- **Given passage**
Segment Open

During that time, Liddell also warned analysts to expect gross margins to stay around the low- to mid-30s, which is not exactly great news.
The Server & Tools side of the business reported declining revenues by 6% on the quarter, but operating income just about flat for the quarter. That helped Microsoft to maintain a plus sign for the division's entire year, with operating income up 17% over 2008. Though SQL Server has been a perennial bright spot for the company, Windows Server and SharePoint are also showing good performance. And as CFO Liddell kept reminding analysts, this was despite a 24% year-over-year decline in business' overall spending on IT equipment.
By losing less this quarter than in previous quarters, the Entertainment & Devices division ended up being a (relatively) bright spot, dropping $130 million this quarter versus $171 million for the year-ago quarter. Xbox 360 console sales dropped a bit, but outperformed the rest of the gaming market. It was the decline in Zune sales that hurt that division worst, but the word "Zune" didn't even crop up on Liddell's radar during the call.
The Online Services business continued to lose money, but that was expected on account of investment in the Bing relaunch. So with the Business Division dropping only 16% in earnings, it's the Client business that was left as the shock of the day, down 33% on the quarter year-over-year. Anticipation of Windows 7's launch could be one reason -- translated, that means the market was ready to kick Vista off of its radar. Microsoft expects to defer as much as $1.3 billion in revenue from coupon-based pre-sales of Win7 for another two quarters, until the end of this calendar year, Liddell said.

Segment Closed

- **Required actions**
A. Using the report on Microsoft's quarterly results, decide whether each statement agrees with it. Answer yes or no for each, and quote the words that decide it.
(i) Server & Tools revenues fell 6% on the quarter.
(ii) Entertainment & Devices lost more money this quarter than in the year-ago quarter.
(iii) Liddell brought up Zune during the call.
B. Name every Microsoft business division that the report on Microsoft's quarterly results mentions.
C. Continue the report on Microsoft's quarterly results after its last sentence.
You will not need the data that follows to do any of this.

- **Supplied records**

Segment Open

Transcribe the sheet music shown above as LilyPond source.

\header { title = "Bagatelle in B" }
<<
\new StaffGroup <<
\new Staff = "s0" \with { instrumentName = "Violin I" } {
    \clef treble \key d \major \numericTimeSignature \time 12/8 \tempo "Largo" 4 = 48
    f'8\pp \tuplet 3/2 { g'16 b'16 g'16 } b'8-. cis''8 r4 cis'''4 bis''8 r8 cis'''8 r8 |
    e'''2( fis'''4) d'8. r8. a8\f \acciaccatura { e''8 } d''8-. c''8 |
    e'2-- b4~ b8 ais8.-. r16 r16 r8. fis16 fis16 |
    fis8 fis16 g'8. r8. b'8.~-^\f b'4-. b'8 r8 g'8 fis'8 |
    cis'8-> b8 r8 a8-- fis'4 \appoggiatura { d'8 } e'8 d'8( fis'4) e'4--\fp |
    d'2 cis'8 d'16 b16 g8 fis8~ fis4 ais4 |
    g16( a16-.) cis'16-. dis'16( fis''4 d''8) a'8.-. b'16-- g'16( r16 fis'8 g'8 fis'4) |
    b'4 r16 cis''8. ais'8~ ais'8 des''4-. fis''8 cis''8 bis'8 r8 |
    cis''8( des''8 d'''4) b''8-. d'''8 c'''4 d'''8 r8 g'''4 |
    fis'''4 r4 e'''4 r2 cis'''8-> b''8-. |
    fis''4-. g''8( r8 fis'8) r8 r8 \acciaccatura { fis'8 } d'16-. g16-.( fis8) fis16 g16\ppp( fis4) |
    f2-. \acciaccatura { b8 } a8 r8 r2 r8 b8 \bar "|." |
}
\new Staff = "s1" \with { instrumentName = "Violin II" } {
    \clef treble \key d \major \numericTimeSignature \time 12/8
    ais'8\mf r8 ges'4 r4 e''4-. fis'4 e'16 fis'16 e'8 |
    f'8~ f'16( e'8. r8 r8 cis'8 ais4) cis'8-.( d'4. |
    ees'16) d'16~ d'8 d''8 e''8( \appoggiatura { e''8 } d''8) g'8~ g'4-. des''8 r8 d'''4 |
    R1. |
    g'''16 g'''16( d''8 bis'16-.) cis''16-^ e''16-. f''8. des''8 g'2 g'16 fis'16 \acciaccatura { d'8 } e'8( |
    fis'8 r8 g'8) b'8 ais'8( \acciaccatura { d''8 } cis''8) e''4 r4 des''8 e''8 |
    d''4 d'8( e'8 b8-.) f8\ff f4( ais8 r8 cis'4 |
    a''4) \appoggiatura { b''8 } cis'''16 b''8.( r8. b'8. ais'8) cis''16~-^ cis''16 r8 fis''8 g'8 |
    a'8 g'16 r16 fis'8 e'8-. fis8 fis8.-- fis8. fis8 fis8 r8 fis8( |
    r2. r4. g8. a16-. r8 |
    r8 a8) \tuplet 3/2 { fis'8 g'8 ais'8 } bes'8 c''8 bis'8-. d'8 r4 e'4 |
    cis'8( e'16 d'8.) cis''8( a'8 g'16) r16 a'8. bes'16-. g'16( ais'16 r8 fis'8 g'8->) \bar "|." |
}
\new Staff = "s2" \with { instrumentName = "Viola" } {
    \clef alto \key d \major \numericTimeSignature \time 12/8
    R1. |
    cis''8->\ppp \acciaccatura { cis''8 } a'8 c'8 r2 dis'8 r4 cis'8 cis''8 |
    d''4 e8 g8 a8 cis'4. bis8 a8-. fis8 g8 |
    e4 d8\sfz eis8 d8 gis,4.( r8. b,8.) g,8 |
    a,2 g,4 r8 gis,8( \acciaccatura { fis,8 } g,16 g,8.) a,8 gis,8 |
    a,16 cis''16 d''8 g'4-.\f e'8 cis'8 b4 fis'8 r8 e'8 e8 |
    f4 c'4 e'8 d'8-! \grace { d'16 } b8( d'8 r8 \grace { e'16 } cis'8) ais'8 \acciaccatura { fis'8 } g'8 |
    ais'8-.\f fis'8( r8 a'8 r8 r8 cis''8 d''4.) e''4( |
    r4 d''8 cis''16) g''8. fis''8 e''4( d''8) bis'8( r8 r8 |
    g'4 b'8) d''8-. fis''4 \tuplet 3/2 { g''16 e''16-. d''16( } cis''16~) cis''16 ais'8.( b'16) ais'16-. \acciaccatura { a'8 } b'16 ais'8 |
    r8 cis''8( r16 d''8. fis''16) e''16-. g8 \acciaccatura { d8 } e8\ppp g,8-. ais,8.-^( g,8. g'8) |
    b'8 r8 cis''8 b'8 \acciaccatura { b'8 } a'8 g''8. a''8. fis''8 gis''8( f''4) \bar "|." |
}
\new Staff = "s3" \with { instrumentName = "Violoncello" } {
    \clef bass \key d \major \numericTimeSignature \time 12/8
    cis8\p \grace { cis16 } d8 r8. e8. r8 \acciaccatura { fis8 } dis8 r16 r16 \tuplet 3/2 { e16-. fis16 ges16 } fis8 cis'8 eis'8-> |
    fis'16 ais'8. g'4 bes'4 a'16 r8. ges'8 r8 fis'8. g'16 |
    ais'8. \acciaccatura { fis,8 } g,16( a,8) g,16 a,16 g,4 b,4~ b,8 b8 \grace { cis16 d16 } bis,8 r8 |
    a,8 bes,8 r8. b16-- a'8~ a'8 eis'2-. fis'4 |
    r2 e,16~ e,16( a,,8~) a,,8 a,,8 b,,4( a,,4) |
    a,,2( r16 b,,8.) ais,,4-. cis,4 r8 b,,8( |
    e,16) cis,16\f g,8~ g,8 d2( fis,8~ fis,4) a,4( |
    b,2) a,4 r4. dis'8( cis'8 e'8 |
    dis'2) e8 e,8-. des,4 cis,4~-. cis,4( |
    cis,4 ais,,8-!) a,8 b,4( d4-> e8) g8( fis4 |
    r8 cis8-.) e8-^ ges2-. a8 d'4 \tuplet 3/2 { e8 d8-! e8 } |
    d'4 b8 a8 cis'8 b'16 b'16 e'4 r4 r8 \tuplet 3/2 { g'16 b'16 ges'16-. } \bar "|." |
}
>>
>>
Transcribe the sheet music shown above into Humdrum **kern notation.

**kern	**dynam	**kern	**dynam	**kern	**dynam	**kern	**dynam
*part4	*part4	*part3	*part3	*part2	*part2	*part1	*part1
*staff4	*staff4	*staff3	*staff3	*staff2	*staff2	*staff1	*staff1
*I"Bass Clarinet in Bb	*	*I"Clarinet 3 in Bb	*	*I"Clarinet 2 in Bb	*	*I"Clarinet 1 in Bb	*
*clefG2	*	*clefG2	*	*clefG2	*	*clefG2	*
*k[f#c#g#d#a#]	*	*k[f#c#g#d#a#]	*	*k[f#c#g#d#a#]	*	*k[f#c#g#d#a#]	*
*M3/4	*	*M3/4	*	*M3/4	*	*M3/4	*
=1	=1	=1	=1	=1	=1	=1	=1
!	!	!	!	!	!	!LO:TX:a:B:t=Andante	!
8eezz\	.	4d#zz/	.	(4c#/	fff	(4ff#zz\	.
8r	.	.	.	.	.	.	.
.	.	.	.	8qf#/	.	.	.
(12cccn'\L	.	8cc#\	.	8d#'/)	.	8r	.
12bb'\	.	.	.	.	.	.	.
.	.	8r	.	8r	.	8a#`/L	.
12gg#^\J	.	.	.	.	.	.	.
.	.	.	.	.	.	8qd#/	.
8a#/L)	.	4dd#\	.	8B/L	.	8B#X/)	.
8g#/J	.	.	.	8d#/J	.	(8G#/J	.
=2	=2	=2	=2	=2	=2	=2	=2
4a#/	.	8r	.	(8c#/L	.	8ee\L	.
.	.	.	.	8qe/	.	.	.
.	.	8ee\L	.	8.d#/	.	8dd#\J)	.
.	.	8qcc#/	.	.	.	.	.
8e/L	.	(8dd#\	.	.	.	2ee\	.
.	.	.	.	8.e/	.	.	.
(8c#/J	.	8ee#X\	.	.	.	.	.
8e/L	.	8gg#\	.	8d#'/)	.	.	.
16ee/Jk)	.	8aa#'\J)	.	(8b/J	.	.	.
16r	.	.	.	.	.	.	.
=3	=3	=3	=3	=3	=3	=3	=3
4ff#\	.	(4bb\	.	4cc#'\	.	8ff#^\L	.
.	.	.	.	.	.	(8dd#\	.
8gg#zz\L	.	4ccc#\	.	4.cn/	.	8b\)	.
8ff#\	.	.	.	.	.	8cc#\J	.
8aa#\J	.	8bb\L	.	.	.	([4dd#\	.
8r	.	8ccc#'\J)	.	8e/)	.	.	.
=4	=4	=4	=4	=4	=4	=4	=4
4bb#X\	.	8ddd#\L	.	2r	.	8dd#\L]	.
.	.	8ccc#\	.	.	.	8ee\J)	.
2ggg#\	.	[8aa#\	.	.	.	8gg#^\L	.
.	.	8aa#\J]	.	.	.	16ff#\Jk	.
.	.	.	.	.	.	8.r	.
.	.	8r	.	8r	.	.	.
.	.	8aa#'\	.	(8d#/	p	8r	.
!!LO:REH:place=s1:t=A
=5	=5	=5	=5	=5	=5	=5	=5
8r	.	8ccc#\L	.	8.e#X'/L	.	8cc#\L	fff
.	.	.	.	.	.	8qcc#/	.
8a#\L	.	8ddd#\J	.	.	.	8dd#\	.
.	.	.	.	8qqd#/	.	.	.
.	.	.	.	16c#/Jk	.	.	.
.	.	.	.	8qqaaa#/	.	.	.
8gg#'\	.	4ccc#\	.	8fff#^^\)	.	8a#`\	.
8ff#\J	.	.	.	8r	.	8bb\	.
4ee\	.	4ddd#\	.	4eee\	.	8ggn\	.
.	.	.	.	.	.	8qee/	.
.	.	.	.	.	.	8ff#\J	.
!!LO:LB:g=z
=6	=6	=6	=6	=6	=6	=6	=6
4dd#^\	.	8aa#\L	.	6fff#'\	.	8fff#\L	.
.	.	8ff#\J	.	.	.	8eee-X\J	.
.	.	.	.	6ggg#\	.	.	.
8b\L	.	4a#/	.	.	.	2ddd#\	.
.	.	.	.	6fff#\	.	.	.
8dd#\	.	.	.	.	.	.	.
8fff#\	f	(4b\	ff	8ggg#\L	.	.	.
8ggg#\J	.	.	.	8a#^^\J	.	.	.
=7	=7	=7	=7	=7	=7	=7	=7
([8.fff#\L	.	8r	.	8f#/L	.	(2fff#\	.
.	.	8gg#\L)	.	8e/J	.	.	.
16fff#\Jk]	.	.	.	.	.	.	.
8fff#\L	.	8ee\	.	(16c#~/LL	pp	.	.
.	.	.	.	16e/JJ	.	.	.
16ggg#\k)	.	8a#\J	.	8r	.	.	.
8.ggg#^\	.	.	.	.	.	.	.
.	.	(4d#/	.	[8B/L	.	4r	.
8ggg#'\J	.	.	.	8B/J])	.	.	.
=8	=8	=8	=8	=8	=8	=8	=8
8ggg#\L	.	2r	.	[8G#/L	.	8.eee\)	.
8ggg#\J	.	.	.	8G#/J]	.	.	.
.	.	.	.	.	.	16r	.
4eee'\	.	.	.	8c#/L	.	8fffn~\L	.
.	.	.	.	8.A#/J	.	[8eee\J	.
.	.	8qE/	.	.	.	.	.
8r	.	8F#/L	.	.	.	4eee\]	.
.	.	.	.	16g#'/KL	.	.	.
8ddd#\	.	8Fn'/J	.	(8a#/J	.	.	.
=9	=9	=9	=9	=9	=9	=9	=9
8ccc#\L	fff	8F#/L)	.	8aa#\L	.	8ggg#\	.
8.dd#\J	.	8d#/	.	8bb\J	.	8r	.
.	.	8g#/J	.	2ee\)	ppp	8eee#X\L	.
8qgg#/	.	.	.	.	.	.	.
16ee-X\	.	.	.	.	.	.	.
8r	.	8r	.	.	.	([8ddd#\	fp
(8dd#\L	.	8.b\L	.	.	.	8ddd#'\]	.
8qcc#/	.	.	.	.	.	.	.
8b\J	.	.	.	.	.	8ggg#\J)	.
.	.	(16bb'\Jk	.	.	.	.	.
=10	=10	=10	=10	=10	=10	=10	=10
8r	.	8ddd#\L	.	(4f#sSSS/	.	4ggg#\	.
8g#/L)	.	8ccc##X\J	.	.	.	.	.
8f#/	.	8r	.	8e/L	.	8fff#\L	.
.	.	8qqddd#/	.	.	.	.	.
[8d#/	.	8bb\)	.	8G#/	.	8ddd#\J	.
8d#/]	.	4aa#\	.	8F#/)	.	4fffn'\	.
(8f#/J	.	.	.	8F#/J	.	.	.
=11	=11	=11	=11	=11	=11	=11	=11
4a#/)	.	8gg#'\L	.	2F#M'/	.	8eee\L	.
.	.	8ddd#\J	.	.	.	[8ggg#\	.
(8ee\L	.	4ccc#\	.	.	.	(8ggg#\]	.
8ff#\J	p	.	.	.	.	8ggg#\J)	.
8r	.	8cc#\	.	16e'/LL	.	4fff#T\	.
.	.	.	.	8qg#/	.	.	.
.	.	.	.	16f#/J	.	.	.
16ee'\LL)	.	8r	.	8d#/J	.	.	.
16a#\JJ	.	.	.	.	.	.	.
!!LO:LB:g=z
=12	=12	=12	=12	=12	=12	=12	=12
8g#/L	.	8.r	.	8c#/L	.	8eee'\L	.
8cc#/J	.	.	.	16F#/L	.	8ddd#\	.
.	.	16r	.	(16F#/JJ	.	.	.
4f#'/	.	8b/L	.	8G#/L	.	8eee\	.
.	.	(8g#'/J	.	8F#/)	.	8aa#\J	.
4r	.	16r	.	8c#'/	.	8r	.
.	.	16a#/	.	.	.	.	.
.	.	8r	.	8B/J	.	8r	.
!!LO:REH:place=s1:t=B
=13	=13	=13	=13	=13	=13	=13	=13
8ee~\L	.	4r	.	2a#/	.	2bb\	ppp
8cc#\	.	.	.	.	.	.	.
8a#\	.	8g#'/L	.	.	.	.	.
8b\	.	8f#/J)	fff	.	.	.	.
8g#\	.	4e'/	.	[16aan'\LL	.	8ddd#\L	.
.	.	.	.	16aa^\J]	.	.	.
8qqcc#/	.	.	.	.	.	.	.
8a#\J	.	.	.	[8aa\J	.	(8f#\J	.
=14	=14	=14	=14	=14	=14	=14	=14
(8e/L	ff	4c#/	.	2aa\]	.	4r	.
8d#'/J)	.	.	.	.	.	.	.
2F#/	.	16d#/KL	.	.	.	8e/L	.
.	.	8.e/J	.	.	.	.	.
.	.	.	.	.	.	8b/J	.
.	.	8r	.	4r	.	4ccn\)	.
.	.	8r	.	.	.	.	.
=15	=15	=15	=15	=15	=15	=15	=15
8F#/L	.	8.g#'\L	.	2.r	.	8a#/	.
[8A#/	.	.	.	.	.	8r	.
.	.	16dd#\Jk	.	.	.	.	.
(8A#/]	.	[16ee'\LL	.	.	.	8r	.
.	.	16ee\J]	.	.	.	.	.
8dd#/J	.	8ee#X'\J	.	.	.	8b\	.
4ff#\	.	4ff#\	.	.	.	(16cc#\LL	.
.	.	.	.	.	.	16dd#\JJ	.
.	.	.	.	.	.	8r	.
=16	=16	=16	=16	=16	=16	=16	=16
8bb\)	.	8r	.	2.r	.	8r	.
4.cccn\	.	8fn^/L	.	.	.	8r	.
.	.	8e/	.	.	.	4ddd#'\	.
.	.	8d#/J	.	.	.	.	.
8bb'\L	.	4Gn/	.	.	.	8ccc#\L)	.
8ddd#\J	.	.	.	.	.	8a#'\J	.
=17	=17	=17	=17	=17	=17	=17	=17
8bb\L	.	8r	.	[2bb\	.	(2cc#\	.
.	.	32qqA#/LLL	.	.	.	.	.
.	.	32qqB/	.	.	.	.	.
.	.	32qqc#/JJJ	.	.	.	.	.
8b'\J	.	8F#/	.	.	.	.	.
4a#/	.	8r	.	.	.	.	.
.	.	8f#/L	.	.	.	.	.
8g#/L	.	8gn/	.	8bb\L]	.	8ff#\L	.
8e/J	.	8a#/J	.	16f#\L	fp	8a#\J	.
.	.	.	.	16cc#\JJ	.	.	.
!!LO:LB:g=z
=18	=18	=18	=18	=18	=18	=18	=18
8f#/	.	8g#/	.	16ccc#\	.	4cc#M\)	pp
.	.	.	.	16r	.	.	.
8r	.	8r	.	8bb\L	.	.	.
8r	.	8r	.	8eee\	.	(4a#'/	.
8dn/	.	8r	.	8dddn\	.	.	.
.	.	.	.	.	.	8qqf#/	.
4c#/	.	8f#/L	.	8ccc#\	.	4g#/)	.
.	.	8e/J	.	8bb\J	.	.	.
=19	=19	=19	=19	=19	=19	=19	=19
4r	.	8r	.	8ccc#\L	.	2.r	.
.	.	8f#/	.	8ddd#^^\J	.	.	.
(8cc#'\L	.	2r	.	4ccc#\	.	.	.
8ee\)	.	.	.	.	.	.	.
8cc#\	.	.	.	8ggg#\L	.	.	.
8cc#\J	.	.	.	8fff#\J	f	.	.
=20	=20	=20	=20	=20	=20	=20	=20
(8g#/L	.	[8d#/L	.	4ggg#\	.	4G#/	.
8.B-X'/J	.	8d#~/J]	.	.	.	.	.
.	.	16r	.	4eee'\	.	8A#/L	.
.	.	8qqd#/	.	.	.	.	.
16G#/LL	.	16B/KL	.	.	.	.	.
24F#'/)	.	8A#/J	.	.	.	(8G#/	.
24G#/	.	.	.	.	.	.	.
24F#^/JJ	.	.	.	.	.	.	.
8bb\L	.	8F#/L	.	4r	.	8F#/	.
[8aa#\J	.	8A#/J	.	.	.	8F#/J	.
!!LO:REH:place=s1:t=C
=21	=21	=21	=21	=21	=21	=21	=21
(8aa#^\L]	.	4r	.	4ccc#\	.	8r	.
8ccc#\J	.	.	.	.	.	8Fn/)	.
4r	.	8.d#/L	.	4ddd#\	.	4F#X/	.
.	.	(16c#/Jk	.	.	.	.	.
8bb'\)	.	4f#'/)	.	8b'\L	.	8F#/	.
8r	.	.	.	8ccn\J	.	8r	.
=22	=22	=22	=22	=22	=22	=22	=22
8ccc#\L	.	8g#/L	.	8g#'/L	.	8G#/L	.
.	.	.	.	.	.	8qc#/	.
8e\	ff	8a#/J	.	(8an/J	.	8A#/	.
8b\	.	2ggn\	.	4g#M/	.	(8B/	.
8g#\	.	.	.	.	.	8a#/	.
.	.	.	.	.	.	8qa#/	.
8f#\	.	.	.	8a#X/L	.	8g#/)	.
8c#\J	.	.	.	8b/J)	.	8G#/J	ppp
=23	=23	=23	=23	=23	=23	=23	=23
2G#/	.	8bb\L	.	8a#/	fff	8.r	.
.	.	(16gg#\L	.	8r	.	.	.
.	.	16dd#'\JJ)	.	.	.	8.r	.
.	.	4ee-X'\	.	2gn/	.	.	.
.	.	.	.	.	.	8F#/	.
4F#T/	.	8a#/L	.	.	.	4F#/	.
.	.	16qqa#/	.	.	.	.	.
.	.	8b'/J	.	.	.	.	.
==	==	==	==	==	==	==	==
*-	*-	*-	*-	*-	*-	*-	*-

Segment Closed

- **Responses**
A.
(i) Yes: "The Server & Tools side of the business reported declining revenues by 6% on the quarter"
(ii) No: "dropping $130 million this quarter versus $171 million for the year-ago quarter"
(iii) No: "the word "Zune" didn't even crop up on Liddell's radar during the call"

B. Server & Tools, Entertainment & Devices, Online Services, Business Division, Client

C.
Even then, he added, he doesn't expect businesses to invest too heavily in Windows 7 just yet, not until the overall IT spending trends begin to trend forward again. And although Office 2010 is another big new brand on the horizon, Liddell literally and quite frankly warned analysts not to expect much positive impact from Office on the Client division.
"Given that it's going to launch in the fall of next year," Liddell said, "I don't really see a significant impact in 2010 as a result of it. In fact, it could be a headwind for the first half, then start to turn around in the second half, and you start to see a very good situation in terms of 2011. But if you're trying to model 2010, it's not going to be a significant positive. It'll certainly help in terms of annuity sales, and help mitigate some of the negative transactional impact that we're seeing."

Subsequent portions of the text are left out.